Elia’s work demonstrates her enormous need to test herself in many ways and places. This playing with fire began at the University of Costa Rica when she formally began studying theater, but it did not consume itself and burn out then. So she fled to the United States, where she joined the ranks of those who had illegally immigrated, and, through winding paths, she arrived at cinema, performance art, poetry, installation art, video, photography, experimental theater, and, at some point, legality. She has worked alone (I Have So Many Stitches That Sometimes I Dream That I’m Sick; Stretching My Skin Until It Rips Open), in groups (The Party, the play she directed with the Sacred Naked Nature Girls group; the play Jupiter 35, co-directed with the LAPD), with diverse communities (With Our Breasts on the Table), and with other artists (Unchanging Evidence of Identity).
The constant change in geography has led her to radical moves of various kinds. While in Wyoming, at the beginning of her voluntary exile, she debuted her immigrant status, and her next port, New York, led her to think beyond theater and to explore cinema. It was in Los Angeles where she changed genres––from theater to performance art––as can happen to anyone who travels. Later, when she lived in the Joshua Tree desert, she shifted to performance art that uses the surroundings as stage (First Woman on the Moon), and when she arrived in Houston, she said goodbye to “genres” and jumped into promiscuity. Her work is sometimes labeled as live performance (Death Count), video/painting installation (Tricorn Black; The Golden Era), photo performance (The Gulliver Series), video performance (The Mourning of the Pin-up Girl), participation art (Sexy Attack, with Performance Art Lab), sculpture performance (The Long Count), live installation (Light Green, Dark Green), performative installation (The Violence of Certainty), or shown without a name.

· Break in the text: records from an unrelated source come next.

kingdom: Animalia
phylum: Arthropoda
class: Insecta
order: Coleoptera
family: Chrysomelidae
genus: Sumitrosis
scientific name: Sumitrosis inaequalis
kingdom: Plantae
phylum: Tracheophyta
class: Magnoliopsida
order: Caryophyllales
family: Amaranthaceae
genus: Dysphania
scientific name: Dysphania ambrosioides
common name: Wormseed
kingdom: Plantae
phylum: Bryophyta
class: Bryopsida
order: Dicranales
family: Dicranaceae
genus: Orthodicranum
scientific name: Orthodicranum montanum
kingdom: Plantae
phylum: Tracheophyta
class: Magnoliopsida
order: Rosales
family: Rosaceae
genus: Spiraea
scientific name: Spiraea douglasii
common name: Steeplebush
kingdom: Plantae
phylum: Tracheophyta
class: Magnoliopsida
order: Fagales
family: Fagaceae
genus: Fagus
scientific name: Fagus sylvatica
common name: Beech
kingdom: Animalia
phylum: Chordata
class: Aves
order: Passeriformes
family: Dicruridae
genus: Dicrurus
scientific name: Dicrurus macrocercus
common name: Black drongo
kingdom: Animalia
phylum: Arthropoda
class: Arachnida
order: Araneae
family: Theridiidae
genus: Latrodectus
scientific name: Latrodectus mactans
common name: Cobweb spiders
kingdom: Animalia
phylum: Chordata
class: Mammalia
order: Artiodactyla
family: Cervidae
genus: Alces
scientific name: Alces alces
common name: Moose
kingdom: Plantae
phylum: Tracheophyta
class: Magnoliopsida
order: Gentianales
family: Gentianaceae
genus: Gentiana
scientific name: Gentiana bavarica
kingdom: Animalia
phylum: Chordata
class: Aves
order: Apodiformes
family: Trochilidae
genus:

It is easy, therefore, to see who has influenced her. You need only look at her work to add to the growing list: dolls (Bread and Puppet Theater), transvestites and homeless people (The Los Angeles Poverty Department group), hotel maids (Make Up Room, Please Do Not Disturb), soldiers with souls mutilated in Iraq (The Fifth Commandment), people affected by HIV (Don’t Tell Anybody), elderly black women who manufactured hats on the Atlantic coast (The Gulf Coast Art Corridor and Project Row Houses), poets and people from the neighborhood (The Fruitvale Project), to mention only a few. Other influences came from people like her, of diverse origins, who have found in performance art a way of turning their bodies––inflamed by the dynamics of immigration, racism, sexism, homophobia, and other issues––into political fields for permanent action. Elia now lives in Costa Rica, to which she returned only to regenerate cells, because there is no point of return from performance art.Once it has been touched, death is nothing but a new geography.